(mp) Was dem Zoologen seine Fruchtfliege, ist dem Biologen seine Ackerschmalwand. Damit wird auf Teufel-komm-raus experimentiert, geprokelt, verschnitten und gepanscht. Wissenschaftliche Versuche nennen sich diese Tüfteleien.
Forscher aus der Schweiz und der Ukraine haben diesem sogenannten Unkraut jetzt ein Fremdgen eingebaut, mit dessen Hilfe die Ackerschmalwand dem Menschen mitteilen kann, wie stark er die Umgebung mit radioaktiver Strahlung verseucht hat. Das tut sie nun ausgesprochen gern, die Ackerschmalwand: Wenn ihre Chromosomen strahlengeschädigt werden, verändert sie je nach Stärke der Schädigung die Farbe ihrer Blätter. Und das nur, um uns zu informieren. Die Pflanze selbst kann und soll sich auch gar nicht vor der Strahlung schützen.

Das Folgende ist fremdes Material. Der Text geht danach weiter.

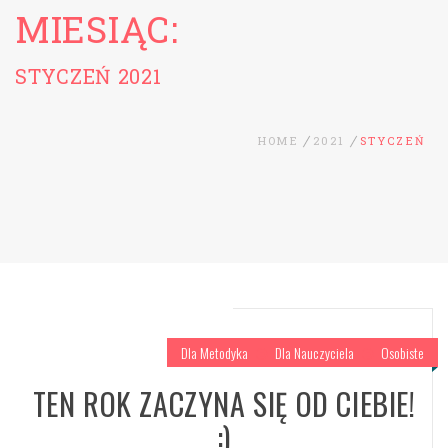
MIESIĄC:
STYCZEŃ 2021
HOME
2021
STYCZEŃ
Dla Metodyka
Dla Nauczyciela
Osobiste
TEN ROK ZACZYNA SIĘ OD CIEBIE!
:)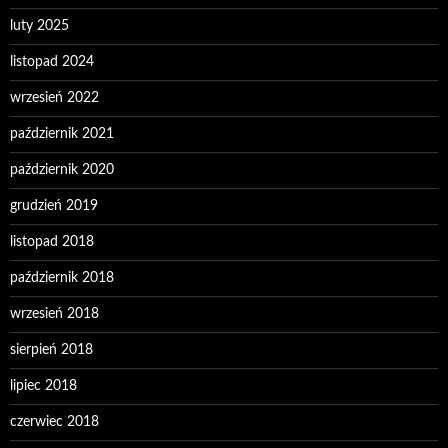
luty 2025
listopad 2024
wrzesień 2022
październik 2021
październik 2020
grudzień 2019
listopad 2018
październik 2018
wrzesień 2018
sierpień 2018
lipiec 2018
czerwiec 2018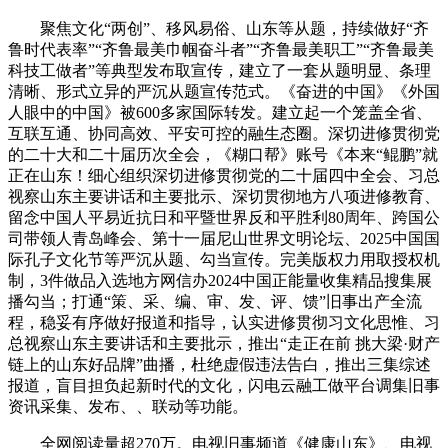
聚焦文化“两创”、移风易俗、山东等从题，持续做好“齐
鲁时代表率”“齐鲁最美巾帼奋斗者”“齐鲁最美职工”“齐鲁最美
科技工做者”等典型发布取宣传，建立了一套从题明显、条理
清晰、形式立异的严沉从题宣传范式。《奋进的中国》《外国
人眼中的中国》被600多家国际转发。建立起一个笼盖全省、
互联互通、协同高效、平安可控的融生态圈。深切进修贯彻党
的二十大和二十届历次全会，《糊口帮》账号《本来“鲲鹏”就
正在山东！细心组织深切进修贯彻党的二十届四中全会、习总
视察山东主要讲话和主要批示、深切贯彻地方八项进修教育、
留念中国人平易近抗日和平暨世界反和平胜利80周年、跨国公
司带领人青岛峰会、第十一届尼山世界文明论坛、2025中国国
际孔子文化节等严沉从题、勾当宣传。完美版权力用取授权机
制，3件做品入选地方网信办2024中国正能量收集精品搜集展
播勾当；打通“策、采、编、审、发、评、馈”旧事出产全流
程，稳妥有序做好报道和指导，认实进修贯彻习文化思惟、习
总视察山东主要讲话和主要批示，推出“走正在前 挑大梁·财产
链上的山东好品牌”曲播，杜绝虚假违法告白，推出三集综述
报道，盲目担负起新时代的文化，闪电云融工做平台调集旧事
资讯采集、发布、、联动等功能。
全网阅读量超270万。电视旧事频道《健康山东》、电视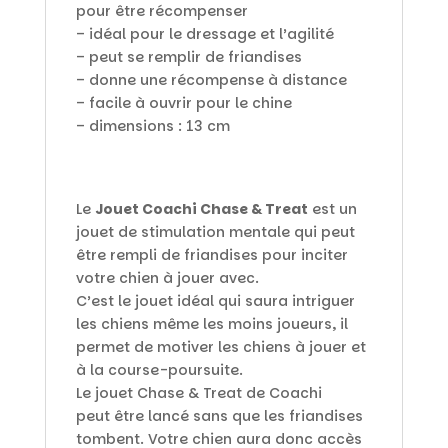
pour être récompenser
– idéal pour le dressage et l’agilité
– peut se remplir de friandises
– donne une récompense à distance
– facile à ouvrir pour le chine
– dimensions : 13 cm
Le
Jouet Coachi Chase & Treat
est un
jouet de stimulation mentale qui peut
être rempli de friandises pour inciter
votre chien à jouer avec.
C’est le jouet idéal qui saura intriguer
les chiens même les moins joueurs, il
permet de motiver les chiens à jouer et
à la course-poursuite.
Le jouet Chase & Treat de Coachi
peut être lancé sans que les friandises
tombent. Votre chien aura donc accès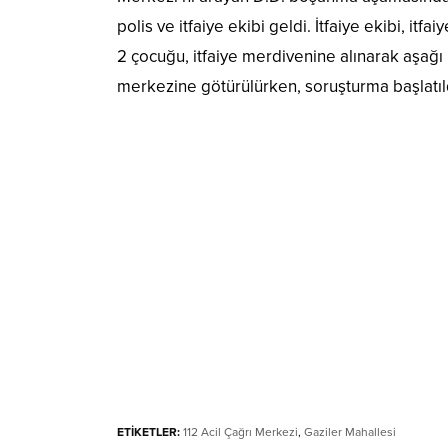
polis ve itfaiye ekibi geldi. İtfaiye ekibi, it
2 çocuğu, itfaiye merdivenine alınarak aşağı i
merkezine götürülürken, soruşturma başlatıl
ETİKETLER:
112 Acil Çağrı Merkezi
,
Gaziler Mahallesi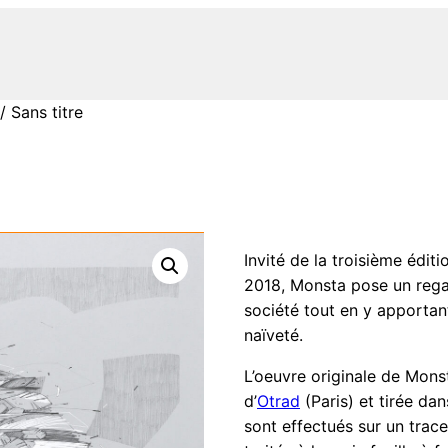
/ Sans titre
Invité de la troisième éditi
2018, Monsta pose un regar
société tout en y apportan
naïveté.
L’oeuvre originale de Mons
d’
Otrad
(Paris) et tirée da
sont effectués sur un tra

Nachdem die Versuche in der Ukraine erfreulich erfolgreich verlaufen sind, dürfen wir schon bald damit rechnen, daß wir so ein wertvolles Pflänzchen als grünen Geigerzähler für unseren Hausgarten erwerben können. Grün bedeutet noch immer für viele Menschen gesund, natürlich, unverfälscht, naturbelassen und somit gut. Mit diesem raffinierten sprachlichen Trick soll uns also vorgegaukelt werden, daß für unsere Gesundheit und somit für unsere Sicherheit gesorgt ist. Aber eben, die Pflanze kann und soll uns nicht vor der Strahlung schützen. Vielleicht geht es ja einzig darum, uns eines der vielen Damoklesschwerter nicht vergessen zu lassen, die über unseren Köpfen schweben.